Mainstream support for Microsoft's most widely used version of its Windows operating system -- Windows 7 -- ended Tuesday. But there's no need for Windows 7 users to panic or, if they'd rather not, leap into Windows 8 or 8.1.
That's because Microsoft plans to continue offering extended support for Windows 7 through Jan. 14, 2020, which is still a good five years off. Under extended support, Microsoft will keep providing security updates and online, product-specific information through its Knowledge Base and support site.
What does stop with the end of mainstream support for Windows 7 are any non-security-related updates and most instances of license-related complimentary support. The change also means that Windows 7 users no longer have the option of asking Microsoft for product design and feature changes for the OS.
Windows 8/8.1 Still Lagging
According to the latest figures from the Internet market share-tracking firm Net Applications, Windows 7 -- which was released in October 2009 -- remains the most widely used computer operating system, with 56.26 percent of the overall market share. The most up-to-date version of Windows -- Windows 8.1 -- is used by 9.49 percent of the market, while Windows 8 is used by 4.03 percent.
The radically redesigned Windows 8, which did away with the traditional Start Menu in favor of a more touchscreen-oriented approach, has seen sluggish adoption since it came out in October 2012. The same has held true for Windows 8.1, which was released in October 2013.
In fact, Windows XP, which first came out in 2001, continues to be more popular than either Windows 8 or 8.1. As of this past December, Windows XP was still the OS of choice for 18.26 percent of the computer user market, according to Net Applications.
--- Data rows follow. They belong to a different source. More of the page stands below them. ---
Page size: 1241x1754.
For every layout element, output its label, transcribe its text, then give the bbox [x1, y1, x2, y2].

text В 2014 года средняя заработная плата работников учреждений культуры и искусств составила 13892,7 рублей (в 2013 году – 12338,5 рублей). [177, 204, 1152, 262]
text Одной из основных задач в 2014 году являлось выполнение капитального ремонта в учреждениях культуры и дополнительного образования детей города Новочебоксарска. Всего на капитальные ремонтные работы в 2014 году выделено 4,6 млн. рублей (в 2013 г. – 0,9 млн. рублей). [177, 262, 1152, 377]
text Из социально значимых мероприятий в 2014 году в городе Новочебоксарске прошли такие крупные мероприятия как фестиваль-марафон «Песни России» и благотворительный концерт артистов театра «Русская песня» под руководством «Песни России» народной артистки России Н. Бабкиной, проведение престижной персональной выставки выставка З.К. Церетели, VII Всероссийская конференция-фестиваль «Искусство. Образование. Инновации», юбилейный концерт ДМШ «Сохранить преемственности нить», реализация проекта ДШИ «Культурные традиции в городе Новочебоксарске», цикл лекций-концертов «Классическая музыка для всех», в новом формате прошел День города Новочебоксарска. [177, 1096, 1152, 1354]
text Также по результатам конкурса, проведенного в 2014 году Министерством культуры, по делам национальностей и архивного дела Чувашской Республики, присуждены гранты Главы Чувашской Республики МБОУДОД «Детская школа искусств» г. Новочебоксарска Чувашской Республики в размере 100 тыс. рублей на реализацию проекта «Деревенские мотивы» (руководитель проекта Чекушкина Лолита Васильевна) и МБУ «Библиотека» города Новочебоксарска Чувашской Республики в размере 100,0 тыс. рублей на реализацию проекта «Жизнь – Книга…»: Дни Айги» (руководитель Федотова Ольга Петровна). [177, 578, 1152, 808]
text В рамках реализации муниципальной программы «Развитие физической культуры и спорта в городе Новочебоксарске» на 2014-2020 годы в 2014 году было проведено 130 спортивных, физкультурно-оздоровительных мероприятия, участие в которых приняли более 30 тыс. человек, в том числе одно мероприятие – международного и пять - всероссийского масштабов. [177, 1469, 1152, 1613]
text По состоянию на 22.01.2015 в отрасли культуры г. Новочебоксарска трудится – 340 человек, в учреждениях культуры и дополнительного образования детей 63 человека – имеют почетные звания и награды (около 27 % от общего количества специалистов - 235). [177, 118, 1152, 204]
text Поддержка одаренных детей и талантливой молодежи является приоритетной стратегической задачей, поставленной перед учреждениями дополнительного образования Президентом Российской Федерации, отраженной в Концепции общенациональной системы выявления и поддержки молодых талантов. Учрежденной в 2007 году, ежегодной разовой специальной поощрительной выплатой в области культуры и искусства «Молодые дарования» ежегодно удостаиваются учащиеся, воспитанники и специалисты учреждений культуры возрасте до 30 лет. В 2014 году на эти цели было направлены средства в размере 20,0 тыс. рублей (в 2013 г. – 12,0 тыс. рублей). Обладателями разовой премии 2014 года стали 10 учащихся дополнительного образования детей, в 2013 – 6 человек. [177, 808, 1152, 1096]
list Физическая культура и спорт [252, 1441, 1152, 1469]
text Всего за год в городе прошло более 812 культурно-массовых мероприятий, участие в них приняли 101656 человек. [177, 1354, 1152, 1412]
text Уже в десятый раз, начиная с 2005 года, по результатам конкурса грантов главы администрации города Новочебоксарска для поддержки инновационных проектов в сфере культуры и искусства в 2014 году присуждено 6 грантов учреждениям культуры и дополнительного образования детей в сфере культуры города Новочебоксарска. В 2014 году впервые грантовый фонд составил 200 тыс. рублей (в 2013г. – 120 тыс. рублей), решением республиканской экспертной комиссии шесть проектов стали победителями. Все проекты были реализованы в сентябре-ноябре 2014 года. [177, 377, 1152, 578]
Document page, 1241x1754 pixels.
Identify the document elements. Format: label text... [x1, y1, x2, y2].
Windows 10 Gets Preview Soon
The end of support for every OS is a given from the moment it is released. As Microsoft notes on its Windows lifecycle fact sheet, "Every Windows product has a lifecycle. The lifecycle begins when a product is released and ends when it's no longer supported."
Microsoft ended sales of PCs with installed versions of Windows 7 (Home Basic, Home Premium and Ultimate) late last October, although computers continue to be available with Windows 7 Professional installed. It has also ended retail software sales of Windows 8, leaving most customers with just one OS choice -- Windows 8.1 -- until it rolls out its next, highly anticipated update, Windows 10. (There will be no Windows 9.)
Windows 10, which will bring back the Start Menu familiar to Windows 7 users, is expected to get a sneak preview during a Microsoft event scheduled for Jan. 21. The new OS is likely to hit the market sometime after Microsoft's next Build Developer Conference, set for April 29-May 1.